- Classification: New Religious Movement
- Leader: Yvonne Trubert
- Region: France, Europe, America, Africa, China
- Official website: www.ivi-international.org/

= Invitation to Life =

French nonprofit organization

Invitation to Life (often known as IVI) is a not-for-profit organisation founded in Paris in 1983 by Yvonne Trubert. Régis Dericquebourg deemed the group as a “healing-oriented religion,” although it prefers not to be considered as a religion and includes members active in different religions.

==History==
Yvonne Trubert was born in Laurenan, Brittany in 1932 in a Roman Catholic family. While living in Paris, she discovered what her friends believed to be effective healing powers and she started gathering them in informal groups. By 1982, she had gathered some 60 members who decided that an association should be formally incorporated. This happened in 1983, and the association Invitation à la Vie (Invitation to Life) was born.

Eventually, IVI developed in several other countries, and by 2000 it had several thousand members. Most of them remained active Roman Catholics and IVI became known for its mass pilgrimages, mostly to Catholic centers such as Lourdes, Fatima, and Mont Saint-Michel.

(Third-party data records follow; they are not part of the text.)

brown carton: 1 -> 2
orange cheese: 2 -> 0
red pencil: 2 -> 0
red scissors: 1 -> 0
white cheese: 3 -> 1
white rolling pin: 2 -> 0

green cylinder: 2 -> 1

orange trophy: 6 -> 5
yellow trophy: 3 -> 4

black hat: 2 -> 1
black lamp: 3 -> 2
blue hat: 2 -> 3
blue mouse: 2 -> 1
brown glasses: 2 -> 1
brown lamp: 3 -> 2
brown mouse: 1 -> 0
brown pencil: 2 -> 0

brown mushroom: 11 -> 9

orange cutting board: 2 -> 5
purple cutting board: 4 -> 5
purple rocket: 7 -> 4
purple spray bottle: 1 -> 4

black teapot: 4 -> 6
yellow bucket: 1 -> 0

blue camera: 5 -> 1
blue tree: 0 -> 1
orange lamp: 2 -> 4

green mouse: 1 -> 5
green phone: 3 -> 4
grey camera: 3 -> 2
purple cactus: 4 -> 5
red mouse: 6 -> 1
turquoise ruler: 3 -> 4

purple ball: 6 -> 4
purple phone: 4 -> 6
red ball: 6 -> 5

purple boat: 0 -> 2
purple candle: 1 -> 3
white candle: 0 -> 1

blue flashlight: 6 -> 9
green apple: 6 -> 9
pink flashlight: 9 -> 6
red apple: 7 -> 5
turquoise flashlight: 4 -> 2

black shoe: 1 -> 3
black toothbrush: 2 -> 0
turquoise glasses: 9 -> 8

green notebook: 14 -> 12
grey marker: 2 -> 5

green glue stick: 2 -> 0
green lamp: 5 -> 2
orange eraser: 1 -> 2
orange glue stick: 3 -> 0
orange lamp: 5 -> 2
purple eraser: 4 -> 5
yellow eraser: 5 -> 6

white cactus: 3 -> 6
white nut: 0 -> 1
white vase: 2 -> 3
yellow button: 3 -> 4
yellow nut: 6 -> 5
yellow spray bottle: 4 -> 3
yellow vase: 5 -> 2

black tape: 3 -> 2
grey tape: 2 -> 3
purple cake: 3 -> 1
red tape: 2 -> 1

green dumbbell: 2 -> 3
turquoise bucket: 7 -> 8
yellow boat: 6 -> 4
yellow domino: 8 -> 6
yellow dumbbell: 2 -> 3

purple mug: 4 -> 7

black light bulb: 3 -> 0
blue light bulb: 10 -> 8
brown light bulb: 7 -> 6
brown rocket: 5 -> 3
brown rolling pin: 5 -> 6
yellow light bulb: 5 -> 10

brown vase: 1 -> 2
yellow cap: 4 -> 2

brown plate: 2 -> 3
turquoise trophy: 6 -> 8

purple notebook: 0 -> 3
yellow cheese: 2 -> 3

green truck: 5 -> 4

In 1987, however, the French Catholic Bishops published a declaration claiming that IVI was a “gnostic” movement whose syncretism was incompatible with orthodox Catholicism.

In France in 1995 and 1999, IVI was included in governmental lists of cults and sects (in 1995 under the name “Invitation à la vie intense”).

==Main doctrines==
Déricquebourg believes that healing is the center of IVI, and the main reason it attracts members. Healing, however, is seen by IVI as part of a larger process of “harmonization,” where members are seeking harmony with themselves, the nature, and God.

To achieve these aims, IVI proposes three “keys”: prayer, harmonization (intended as a specific technique), and vibrations. The Roman Catholic Rosary is the main prayer suggested, but prayer and harmonization are often practiced together. In IVI’s harmonization, an experienced member called “harmonizer” asks the “harmonized” to lie on a table and focus on the prayers recited by the harmonizer, who also practices a soft massage. “Vibrations” are collective chants and sounds supposed to create harmony and peace.